By the way, regading our exposure as a group, our members had attended to (and held workshops in) some editions of the DreyEvent at Viena, to the international FISAS meeting at Italy, to the BFSH and SWASH meetings at U.K. and to the HEMAC Dijon meeting at France. That is, we have our fair share of it this side of the big pond. But I'm afraid that the named pond is a little too big for a weekend escapade, and that our closer ties with that side, Puck and Mary Curtis excepted, lay to the south of the Rio Grande, so it seems no big wonder that nobody in this forum has crossed swords with us.
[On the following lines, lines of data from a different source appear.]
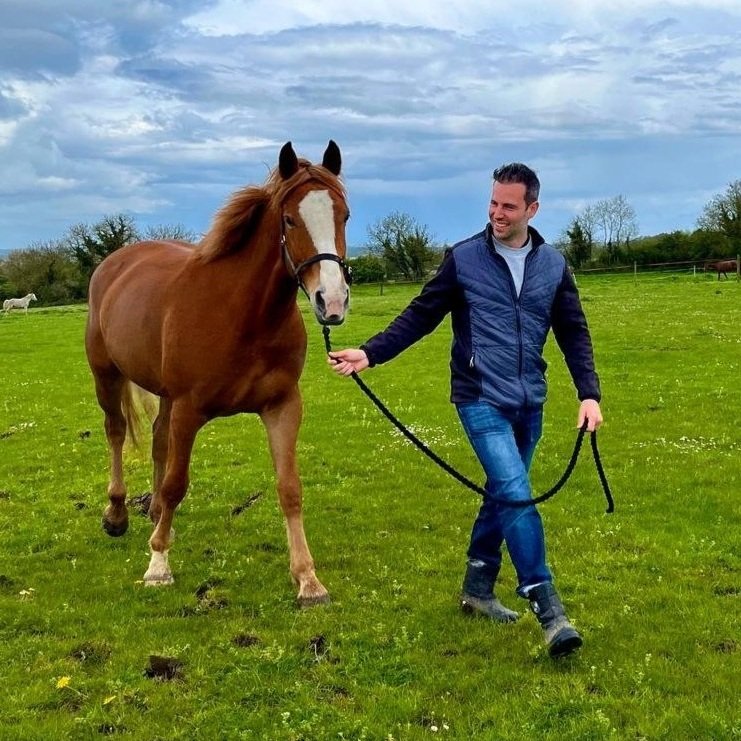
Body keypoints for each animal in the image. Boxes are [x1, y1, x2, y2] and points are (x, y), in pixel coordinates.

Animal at [85, 140, 351, 606]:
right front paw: (158, 565)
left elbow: (289, 488)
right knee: (116, 431)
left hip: (165, 396)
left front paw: (308, 579)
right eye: (289, 219)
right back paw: (117, 514)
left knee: (157, 439)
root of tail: (115, 263)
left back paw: (155, 514)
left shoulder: (282, 406)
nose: (331, 301)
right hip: (107, 375)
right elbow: (177, 482)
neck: (243, 315)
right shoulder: (190, 409)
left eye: (344, 215)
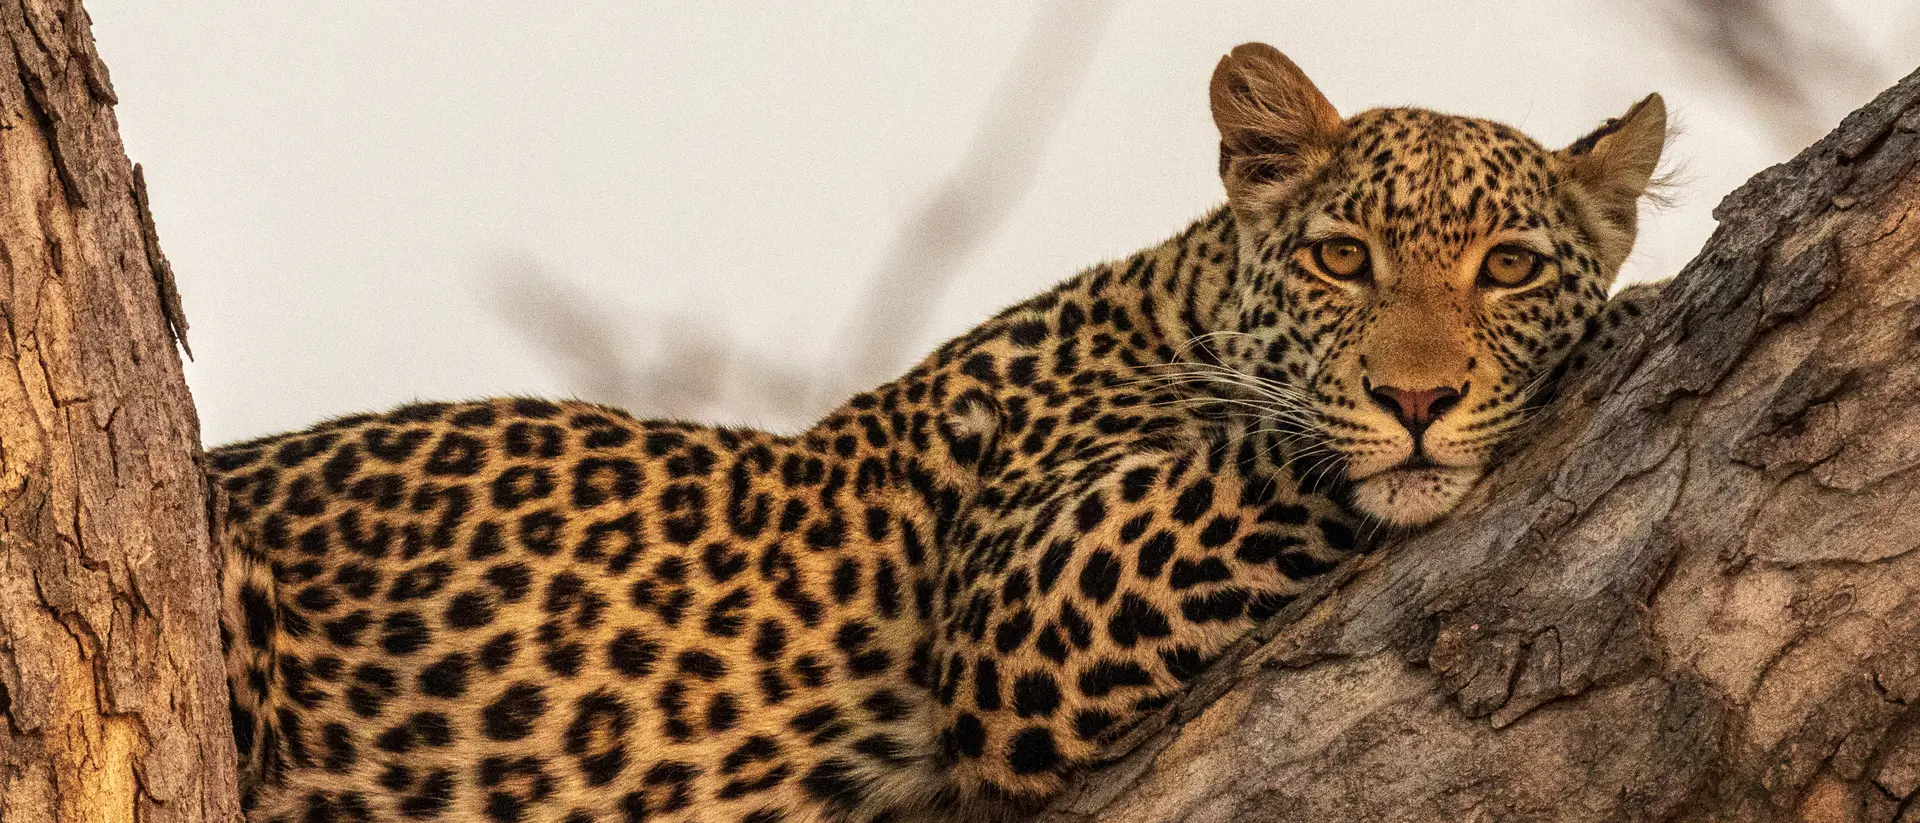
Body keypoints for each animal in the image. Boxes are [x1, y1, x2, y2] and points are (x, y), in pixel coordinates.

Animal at [210, 43, 1670, 823]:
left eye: (1508, 267)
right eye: (1342, 256)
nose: (1417, 399)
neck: (1179, 301)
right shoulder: (1033, 600)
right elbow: (1287, 449)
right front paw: (1628, 316)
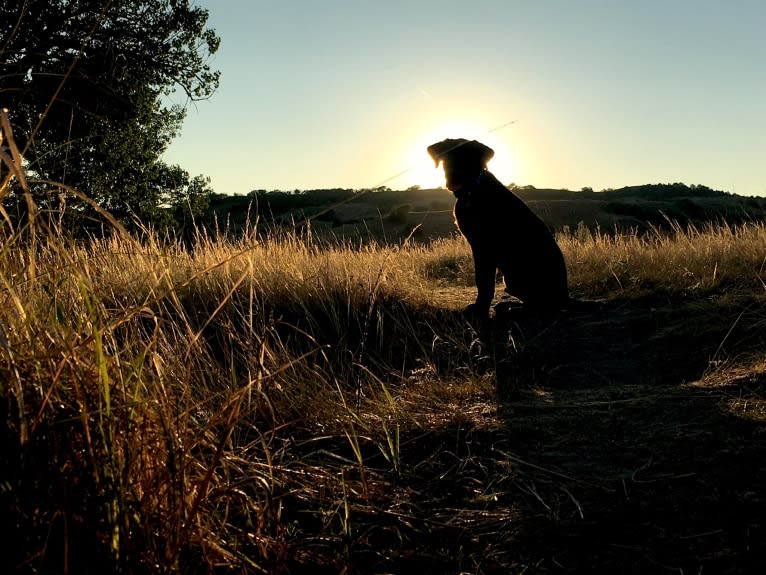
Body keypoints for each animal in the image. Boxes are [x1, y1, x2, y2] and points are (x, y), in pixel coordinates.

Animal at [428, 138, 572, 320]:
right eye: (447, 158)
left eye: (469, 158)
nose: (453, 178)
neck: (472, 190)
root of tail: (566, 298)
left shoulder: (484, 248)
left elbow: (484, 282)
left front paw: (480, 310)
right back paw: (508, 305)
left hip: (517, 276)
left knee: (543, 306)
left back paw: (513, 310)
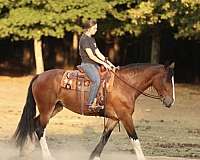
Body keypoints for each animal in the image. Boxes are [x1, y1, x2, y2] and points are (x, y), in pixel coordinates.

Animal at [13, 62, 175, 160]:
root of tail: (39, 76)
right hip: (47, 109)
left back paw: (28, 150)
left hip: (55, 107)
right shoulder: (125, 117)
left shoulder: (114, 119)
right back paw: (47, 156)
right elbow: (134, 139)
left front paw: (94, 156)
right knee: (40, 127)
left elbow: (104, 137)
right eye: (167, 80)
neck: (124, 85)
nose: (170, 102)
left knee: (35, 123)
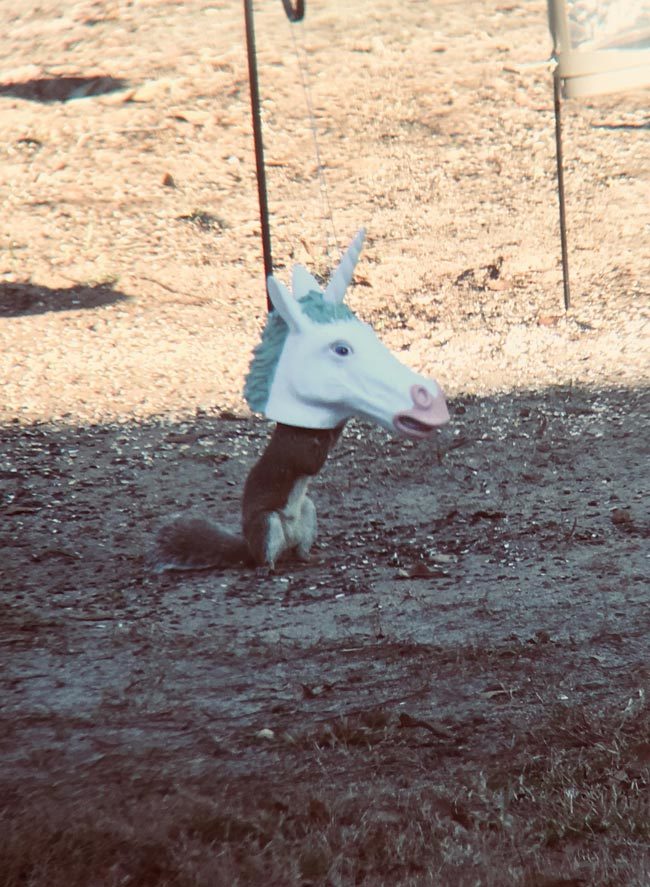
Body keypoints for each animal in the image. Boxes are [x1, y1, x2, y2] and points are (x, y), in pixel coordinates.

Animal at [153, 424, 344, 576]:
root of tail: (250, 549)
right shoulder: (295, 450)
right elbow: (312, 464)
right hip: (266, 522)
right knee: (266, 555)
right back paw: (266, 568)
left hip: (307, 512)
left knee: (300, 552)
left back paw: (313, 557)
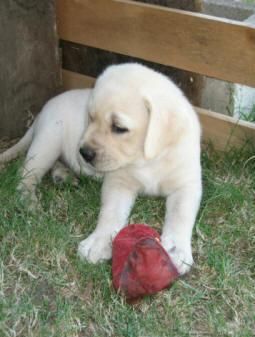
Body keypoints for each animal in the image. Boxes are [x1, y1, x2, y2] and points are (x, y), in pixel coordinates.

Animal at [78, 62, 202, 272]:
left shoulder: (187, 184)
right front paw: (98, 242)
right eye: (91, 117)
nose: (84, 153)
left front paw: (176, 250)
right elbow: (110, 212)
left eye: (119, 128)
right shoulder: (118, 181)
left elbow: (180, 214)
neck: (147, 159)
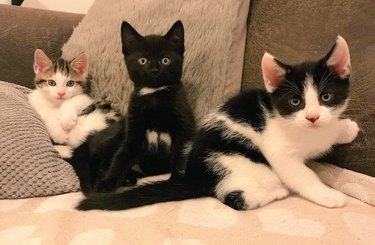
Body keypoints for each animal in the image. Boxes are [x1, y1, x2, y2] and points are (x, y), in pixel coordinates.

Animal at [78, 36, 360, 211]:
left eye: (326, 97)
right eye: (295, 101)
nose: (312, 117)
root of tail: (193, 174)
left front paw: (345, 128)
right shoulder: (279, 152)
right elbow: (301, 174)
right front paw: (328, 195)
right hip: (241, 163)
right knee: (233, 197)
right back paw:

And a final note about our swords: they were custom-made in order to get a longsword blunt that was safe to strike with against a target with mid-range protections (middle-to-heavy padded chest and arms jacket-gambax, rigid elbow and knee protections, heavily padded gloves). They are on the lower end of the historical pieces' range in terms of weight (perhaps even a little bit below it: the whole sword weigths up to three pounds), and they were engineered in order to get a safe thrusting piece without having a blobling or breakable blade. The guy who made them succeeded in meeting all the requirements, but nearly got ruined when marketing them outside our group: the guys of the weighted shinais and the tee-shirts found them too heavy and unsafe; the ones in full metal jackets and blunts found it too light and bendable; all of them did not like that they remained bended when bent and needed to be straighten up (although it was exactly that that allowed to make pretty hard thrusts without the risk of a dangerous blade breakage); and few people understood that it was designed as a optimized weapon for sparring only, and not as an everyday, allaround, one-size-fits-all tool. Add to the sum the fact that its narrow design margins made it unsuited for cheap outsourced manufacting without quality control (a.k.a. chinese steel workshops), but it can not be made other way if the price has to be kept low as it has to be the "second" sword of its users, and you'll understand why they have ceased to be avaliable. But they aided us to develop our longsword fencing to its current level, because they allowed to deliver safely those heavy, long-range cuts that some missed in our current videos, and to work against them in trial-and-error fashion not encumbered with heavy protections without risking a serious injury when the trial became one with tastes of failure.
(*) With that I mean that the shortest line on the horizontal plane that goes from his closest body point to you to your closest body point to him must go from your right shoulder to his right shoulder.